Entries taken from a collection:
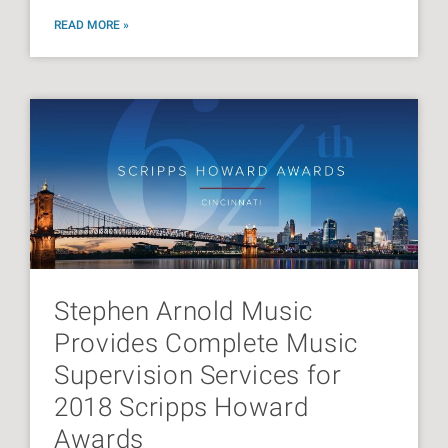
READ MORE »
Stephen Arnold Music
Provides Complete Music
Supervision Services for
2018 Scripps Howard
Awards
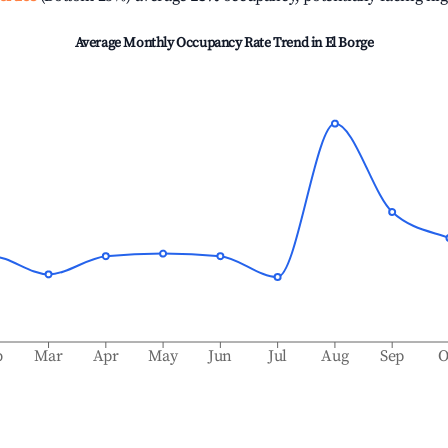
Average Monthly Occupancy Rate Trend in
El Borge
b
Mar
Apr
May
Jun
Jul
Aug
Sep
O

How to complete this task: Set every record down verbatim. No pictures belong in the copy.

Response below:
READ MORE »
Stephen Arnold Music
Provides Complete Music
Supervision Services for
2018 Scripps Howard
Awards
Average Monthly Occupancy Rate Trend in
El Borge
b
Mar
Apr
May
Jun
Jul
Aug
Sep
O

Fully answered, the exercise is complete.